# [Consigne A]
Renvoyez chacune des lignes ci-dessous où figure le mot « that », en respectant la casse.

# [Extrait fourni]
____

Jean-Durosier Desrivières
23 mars 2020
Nous sommes le 14 mars 1909, à Bruxelles. Karl Rathgen (1856-1921), un économiste allemand « de gauche », méconnu du grand public aujourd’hui, prononce une conférence mémorable à l’Institut Solvay : Les nègres et la civilisation européenne. En spécialiste de la politique coloniale, il déconstruit les préjugés des colonisateurs et apprentis colons, notamment les Allemands, et les théories racistes relatives aux indigènes africains. De même, il critique l’introduction de la société moderne, individualiste et capitaliste, en Afrique, détruisant le principe naturel de solidarité, conduisant fatalement au despotisme.
Karl Rathgen
Portrait de Karl Rathgen Source : Wikipédia

Quelques éléments biographiques

Karl Rathgen
Portrait de Karl Rathgen
Source : Wikipédia

Économiste et juriste réputé à son époque, Karl Rathgen a vu le jour à Weimar, en Allemagne, le 6 décembre 1856. Ses années d’études l’ont conduit à diverses grandes villes : Strasbourg, Halle, Leipzig, Berlin… Après son premier examen d’état à Naumbourg en 1880 et sa thèse sur la création des marchés en Allemagne, à l’université de Strasbourg, il se retrouvera au Japon, de 1882 à 1890, où il enseigne le droit public, les statistiques et l’administration à l’université impériale de Tokyo. Au même moment, il assume un rôle de conseiller au niveau du ministère japonais de l’agriculture et du commerce.

____

# [Consigne B]
Renvoyez intégralement l'extrait sur Karl Rathgen ci-dessus, sans y changer quoi que ce soit.

Données enregistrées
____

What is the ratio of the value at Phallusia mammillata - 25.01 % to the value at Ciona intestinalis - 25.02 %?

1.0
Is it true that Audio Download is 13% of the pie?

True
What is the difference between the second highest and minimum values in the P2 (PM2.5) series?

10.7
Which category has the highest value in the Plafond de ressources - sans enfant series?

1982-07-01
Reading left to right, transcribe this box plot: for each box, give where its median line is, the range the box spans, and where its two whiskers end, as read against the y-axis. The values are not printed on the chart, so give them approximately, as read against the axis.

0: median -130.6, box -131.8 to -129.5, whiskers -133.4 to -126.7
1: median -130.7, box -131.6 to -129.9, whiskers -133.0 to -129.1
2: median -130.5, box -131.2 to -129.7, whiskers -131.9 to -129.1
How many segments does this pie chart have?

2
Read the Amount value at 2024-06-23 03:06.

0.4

____

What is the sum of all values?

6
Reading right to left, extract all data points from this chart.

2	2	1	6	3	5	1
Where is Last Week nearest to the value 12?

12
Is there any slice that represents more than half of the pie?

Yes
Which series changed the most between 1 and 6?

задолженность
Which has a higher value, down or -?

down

____

# [Corrigé A]
Is it true that Audio Download is 13% of the pie?
Is there any slice that represents more than half of the pie?

# [Corrigé B]
Jean-Durosier Desrivières
23 mars 2020
Nous sommes le 14 mars 1909, à Bruxelles. Karl Rathgen (1856-1921), un économiste allemand « de gauche », méconnu du grand public aujourd’hui, prononce une conférence mémorable à l’Institut Solvay : Les nègres et la civilisation européenne. En spécialiste de la politique coloniale, il déconstruit les préjugés des colonisateurs et apprentis colons, notamment les Allemands, et les théories racistes relatives aux indigènes africains. De même, il critique l’introduction de la société moderne, individualiste et capitaliste, en Afrique, détruisant le principe naturel de solidarité, conduisant fatalement au despotisme.
Karl Rathgen
Portrait de Karl Rathgen Source : Wikipédia

Quelques éléments biographiques

Karl Rathgen
Portrait de Karl Rathgen
Source : Wikipédia

Économiste et juriste réputé à son époque, Karl Rathgen a vu le jour à Weimar, en Allemagne, le 6 décembre 1856. Ses années d’études l’ont conduit à diverses grandes villes : Strasbourg, Halle, Leipzig, Berlin… Après son premier examen d’état à Naumbourg en 1880 et sa thèse sur la création des marchés en Allemagne, à l’université de Strasbourg, il se retrouvera au Japon, de 1882 à 1890, où il enseigne le droit public, les statistiques et l’administration à l’université impériale de Tokyo. Au même moment, il assume un rôle de conseiller au niveau du ministère japonais de l’agriculture et du commerce.